Last update02:33:19 PM

Editorial: Rosselló y los 12 hermanos: la importancia de la protesta, pero también de un plan de transición. En los últimos tres días

  • PDF

alt(San Juan, 9:00 a.m.) Tenemos que comenzar a aceptar el hecho de que la sociedad civil se ha convertido en autónoma del gobierno y los partidos políticos, y está exigiendo por todos lados, la renuncia del gobernador Ricardo Rosselló. Desde la Iglesia Discípulos de Cristo hasta los manifestantes, pacíficos o no, que protestaron en el día de ayer en el Viejo San Juan, la gente está pidiendo su renuncia.
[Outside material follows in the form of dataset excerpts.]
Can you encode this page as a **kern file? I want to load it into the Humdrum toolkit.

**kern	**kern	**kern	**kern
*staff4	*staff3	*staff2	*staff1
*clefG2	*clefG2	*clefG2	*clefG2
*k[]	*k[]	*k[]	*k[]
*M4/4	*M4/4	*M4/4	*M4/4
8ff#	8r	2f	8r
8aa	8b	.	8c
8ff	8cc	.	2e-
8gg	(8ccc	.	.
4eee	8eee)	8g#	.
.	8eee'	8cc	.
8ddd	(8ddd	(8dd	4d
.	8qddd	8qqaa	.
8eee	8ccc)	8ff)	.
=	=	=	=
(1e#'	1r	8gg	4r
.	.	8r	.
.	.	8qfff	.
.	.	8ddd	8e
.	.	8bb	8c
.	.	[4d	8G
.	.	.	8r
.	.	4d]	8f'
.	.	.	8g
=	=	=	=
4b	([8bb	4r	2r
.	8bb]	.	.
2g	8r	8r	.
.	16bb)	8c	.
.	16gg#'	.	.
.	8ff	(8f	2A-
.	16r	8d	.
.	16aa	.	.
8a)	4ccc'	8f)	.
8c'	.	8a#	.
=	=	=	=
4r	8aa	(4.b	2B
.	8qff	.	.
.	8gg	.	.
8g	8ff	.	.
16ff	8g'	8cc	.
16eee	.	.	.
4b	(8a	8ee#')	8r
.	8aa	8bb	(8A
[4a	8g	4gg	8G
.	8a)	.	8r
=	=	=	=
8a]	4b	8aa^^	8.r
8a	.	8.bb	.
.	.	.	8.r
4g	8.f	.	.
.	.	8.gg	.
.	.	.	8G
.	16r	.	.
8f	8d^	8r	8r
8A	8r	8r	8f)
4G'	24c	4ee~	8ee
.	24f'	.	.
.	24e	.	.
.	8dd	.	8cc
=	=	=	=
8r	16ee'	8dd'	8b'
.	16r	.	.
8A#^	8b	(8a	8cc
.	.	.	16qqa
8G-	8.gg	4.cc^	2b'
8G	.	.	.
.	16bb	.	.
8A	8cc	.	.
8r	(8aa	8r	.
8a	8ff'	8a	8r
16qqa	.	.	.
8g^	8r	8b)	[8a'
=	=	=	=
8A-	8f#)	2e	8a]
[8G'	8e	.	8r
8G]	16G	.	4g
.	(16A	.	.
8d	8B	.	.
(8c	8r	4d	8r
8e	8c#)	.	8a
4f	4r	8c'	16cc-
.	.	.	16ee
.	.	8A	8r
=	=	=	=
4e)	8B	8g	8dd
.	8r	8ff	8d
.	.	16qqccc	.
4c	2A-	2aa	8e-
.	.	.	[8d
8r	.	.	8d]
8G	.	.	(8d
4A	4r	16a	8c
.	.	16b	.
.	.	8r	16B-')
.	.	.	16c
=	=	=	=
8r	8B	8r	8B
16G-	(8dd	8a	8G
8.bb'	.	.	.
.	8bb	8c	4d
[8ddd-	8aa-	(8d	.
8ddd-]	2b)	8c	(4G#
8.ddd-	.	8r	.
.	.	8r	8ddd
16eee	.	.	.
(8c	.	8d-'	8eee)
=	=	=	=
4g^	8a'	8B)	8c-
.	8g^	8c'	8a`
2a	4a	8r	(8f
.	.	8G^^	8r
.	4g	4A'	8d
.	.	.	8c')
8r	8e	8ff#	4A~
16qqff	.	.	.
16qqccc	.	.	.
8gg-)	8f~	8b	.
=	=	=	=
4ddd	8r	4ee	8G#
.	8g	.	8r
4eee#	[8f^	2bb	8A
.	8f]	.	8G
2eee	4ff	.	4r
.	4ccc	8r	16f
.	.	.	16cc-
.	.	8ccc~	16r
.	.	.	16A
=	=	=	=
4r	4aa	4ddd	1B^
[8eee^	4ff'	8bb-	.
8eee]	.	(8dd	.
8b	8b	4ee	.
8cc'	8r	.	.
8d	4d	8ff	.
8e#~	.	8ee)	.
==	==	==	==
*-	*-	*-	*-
La salida del gobernador Rosselló se puede materializar de dos formas: por vía de su renuncia voluntaria o por vía de un proceso de residenciamiento. En ambos casos, el gobernador Rosselló tendría que dejar el cargo. Ahora bien, en la lógica de bienestar de país, que no se interrumpan las operaciones y urgencias diarias, lo mejor podría ser un proceso ordenado de residenciamiento, toda vez que se establece el marco sucesoral según la constitución del país. Pero lo más importante es que hoy hemos establecido la pauta de que ante la mala administración, los gobernantes de turno deben dejar su puesto. Se trata de un “voto revocatorio” de pueblo, de país.

Establecido lo anterior, la protesta social no necesariamente coincide con los procesos y formalidades del derecho. De esta forma, la protesta callejera, en cualquier modalidad, pero que exprese el descontento con la situación actual de país, merece ser como mínimo comprendida y como máximo, apoyada. Reconocemos que las imágenes de anoche en el Viejo San Juan pueden ser complicadas y a veces confusas. Pero estamos en un momento donde el descontento se está expresando de distintas formas y maneras.

Posiblemente necesitemos una “Mesa de Diálogo Nacional” para que todos los sectores de la sociedad civil, incluyendo todos los partidos políticos, se sienten a conversar y desarrollar una estrategia colectiva con un solo objetivo: la remoción del gobernador Ricardo Rosselló de su puesto y garantizar la continuidad institucional para que ningún servicio del país colapse.

Hoy sí podemos estar tranquilos y tranquilas de que tenemos un consenso nacional que los actos de mala administración pública, entiéndase corrupción; y comportamientos de depravación moral como lo son el “Chat de los hermanos”; ambos actos ya no se toleran por nuestro país. En esto, hemos caminado un importante paso.

Sigamos exigiendo una mejor calidad de vida, sin perder nuestro norte: no se trata de destruir propiedad pública o privada; ni de agredir a manifestantes o policías. De lo que se trata es de exigir que el gobierno de Puerto Rico sea honesto y responda a las necesidades del pueblo. Gobernantes como Ricardo Rosselló no nos garantizan esa calidad de vida. Por lo tanto, deben dejar su puesto. Hay que revocarles su mandato.